The EPA said Tuesday that two Parker County homes have water contaminated by natural gas drilling activities and face the risk of fire and explosion. The agency issued an emergency order against Range, telling it to provide the homes with safe drinking water and take other measures to protect the nine residents after the commission, which regulates gas drilling, declined to take immediate action.
EPA Regional Administrator Al Armendariz said the agency is "very concerned" that gas could migrate into the homes through water lines, leading to a fire or explosion. Officials declined to identify the homeowners.
Range said it "has been working with the Texas Railroad Commission staff, engineers and field inspectors for several months and has conducted extensive testing of both Range-operated gas wells and the water wells of concern. We've provided those findings to the landowner, the Railroad Commission and the EPA."
Mike Middlebrook, Range vice president of operations, said: "While the research indicates our activity did not cause any methane in any water well, we're committed to doing the right thing and to continue to work with regulators to determine the cause and assist landowners. This is our home, too, and no one wants to make sure this is done right more than we do."
The commission said Range has agreed to conduct further gas-well testing and "perform soil gas surveys that may lead to additional environmental investigation activities."
Steven Lipsky, the homeowner who complained to the commission, lives in a high-end subdivision about 15 miles southwest of Weatherford, not far from the Hood County line. The subdivision includes amenities such as a large horse arena in the middle of the development and boat slips leading to the Brazos River.
Range has two nearby producing Barnett natural gas wells, the Butler Unit No. 1-H and Teal Unit No. 1 H, on the same pad site a short distance inside Hood County. The site is "more than 2,200 feet"-- or slightly more than two-fifths of a mile --"from the two affected homes," the commission said.
Lipsky declined to comment and referred all questions to his attorney, David Ritter of Fort Worth, who also declined to comment.
The EPA's emergency administrative order showed that Lipsky's water well was drilled in April 2005 and that the first sign of problems was in December 2009, four months after the Range gas wells began producing gas.
Political rhetoric continued to surround the case Wednesday.
Commissioner Michael Williams, who criticized the EPA Tuesday night, vowed Wednesday that the federal agency would not be allowed to take over the state agency's responsibility for regulating the industry.
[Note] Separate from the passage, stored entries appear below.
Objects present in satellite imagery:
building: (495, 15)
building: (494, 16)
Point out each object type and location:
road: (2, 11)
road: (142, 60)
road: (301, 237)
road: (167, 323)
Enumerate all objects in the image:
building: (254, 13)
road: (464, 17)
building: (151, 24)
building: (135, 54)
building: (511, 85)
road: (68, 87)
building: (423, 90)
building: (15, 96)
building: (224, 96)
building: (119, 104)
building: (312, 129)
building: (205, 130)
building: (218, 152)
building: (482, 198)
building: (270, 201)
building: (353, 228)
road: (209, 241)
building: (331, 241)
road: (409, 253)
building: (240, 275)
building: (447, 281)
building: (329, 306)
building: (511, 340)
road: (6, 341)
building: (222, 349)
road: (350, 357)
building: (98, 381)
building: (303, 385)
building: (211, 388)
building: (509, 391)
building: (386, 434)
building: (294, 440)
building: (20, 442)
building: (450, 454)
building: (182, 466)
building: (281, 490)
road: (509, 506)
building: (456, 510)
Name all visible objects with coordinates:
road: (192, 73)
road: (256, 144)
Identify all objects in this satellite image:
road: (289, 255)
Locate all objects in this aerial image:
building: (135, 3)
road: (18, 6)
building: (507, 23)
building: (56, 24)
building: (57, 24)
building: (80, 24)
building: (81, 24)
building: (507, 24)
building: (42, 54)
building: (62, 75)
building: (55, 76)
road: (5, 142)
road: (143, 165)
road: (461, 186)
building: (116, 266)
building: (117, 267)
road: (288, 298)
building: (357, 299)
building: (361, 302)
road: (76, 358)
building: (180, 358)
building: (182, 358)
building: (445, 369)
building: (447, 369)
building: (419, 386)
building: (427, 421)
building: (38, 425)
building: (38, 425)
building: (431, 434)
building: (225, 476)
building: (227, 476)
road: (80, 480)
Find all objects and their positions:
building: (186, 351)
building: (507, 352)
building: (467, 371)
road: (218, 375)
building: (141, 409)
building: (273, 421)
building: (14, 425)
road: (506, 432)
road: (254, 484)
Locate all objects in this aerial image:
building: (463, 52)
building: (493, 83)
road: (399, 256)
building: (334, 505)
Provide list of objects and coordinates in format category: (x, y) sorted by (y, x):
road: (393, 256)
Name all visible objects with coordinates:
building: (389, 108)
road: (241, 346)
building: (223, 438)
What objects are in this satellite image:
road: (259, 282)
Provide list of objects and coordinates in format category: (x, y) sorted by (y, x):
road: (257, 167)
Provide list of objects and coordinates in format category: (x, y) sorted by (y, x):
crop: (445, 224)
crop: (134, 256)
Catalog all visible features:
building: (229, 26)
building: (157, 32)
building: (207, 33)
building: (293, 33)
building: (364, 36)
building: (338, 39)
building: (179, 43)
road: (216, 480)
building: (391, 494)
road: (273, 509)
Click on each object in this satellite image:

"EPA pump your brakes, slow your roll!!," Williams tweeted.
The commission said Tuesday in response to the EPA that it has "made no conclusions about possible sources of natural gas and hydrocarbons found in a water well. Additionally, no pathways from a deep hydrocarbon source to the water well have been identified."
After the commission's inspection Aug. 6, Lipsky contacted Parker County Judge Mark Riley, who said the problems quickly became apparent.
"I went out to his home and saw it firsthand, putting a lighter to the end of the water hose and flames coming out, a strong odor in the drinking water and the homeowner having his sliding glass door open to prevent a buildup of fumes inside," Riley said. "I'm certainly not a scientist, but anybody with common sense would know an issue existed."
Riley said he has had no contact with the second homeowner whose property was included in the emergency order after the EPA was called in.
Riley does not know the identity of the second homeowner.
The EPA filed an imminent and substantial endangerment order under the federal Safe Drinking Water Act.
In that order, Range has 24 hours to indicate in writing whether it will comply with the order and must install EPA-approved "explosivity meters" in the homes within 48 hours. Within five days, Range must list and identify all private water wells within 3,000 feet of the drilling site, including the Lake Country Acres subdivision public water supply wells, and test those water wells for contamination.
Within 14 days, the company must submit a plan to conduct soil gas surveys and indoor air concentration analyses of the two contaminated water wells that serve the two homes.
In the next two months, the order says, Range must identify any "gas flow pathways to the Trinity Aquifer," eliminate those flows if possible and conduct remediation if the aquifer has been harmed.